COLORADO SPRINGS, Colo. — People came together Wednesday in Colorado Springs for the fifth annual World Hijab Day.
This year’s event holds more significance because of President Trump’s recent travel ban on seven Muslim majority countries.
A hijab is a traditional female Muslim garment that covers a woman’s head; it’s been linked to the oppression of women in Muslim majority countries.
Participants said they were trying to break down the negative stereotypes of the hijab and the Muslim faith.
One woman said it’s more important than ever given the current political climate of the immigration ban.
“The travel ban happened because people are afraid and tonight is an opportunity to reduce that fear,” said Fry.
That’s why they were peacefully protesting with a candlelight vigil.

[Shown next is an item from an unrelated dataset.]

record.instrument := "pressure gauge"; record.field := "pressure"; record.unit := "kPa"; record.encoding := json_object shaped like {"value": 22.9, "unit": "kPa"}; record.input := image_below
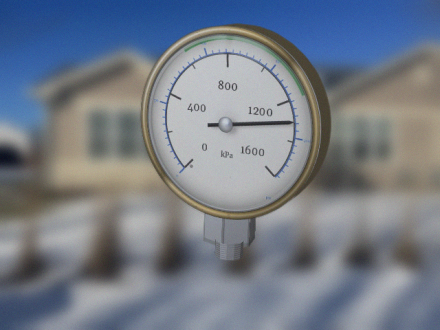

“Helping people around here realize that, ‘yeah, maybe they do know a Muslim and it’s a nice Muslim and they don’t have to be scared of us,” said Fry.
The reverend of the All Souls Unitarian Universalist Church said people often think Muslim women are oppressed, but she wants to remind us that oppression can happen in many religions.
“There are many women in very conservative Christian homes that have less rights than Muslim women around the world, because of their belief that the husband is the head of the household and women are to be submissive to the man. Whether or not they wear a head dress doesn’t mean they are not being part of that system as well,” said Reverend Dr. Nori Rost.
Changing the public perception of what a hijab means was a major goal they are trying to achieve.
“Hijab is not inherently oppressive. Changing your name is not inherently oppressive. What it comes down to is – are women making the choice themselves,” said Fry.
Wiley said right now it’s more important than ever for everyone to come together, no matter political affiliation.
“I would call on everybody to don’t side with your team; side with humanity,” said Fry.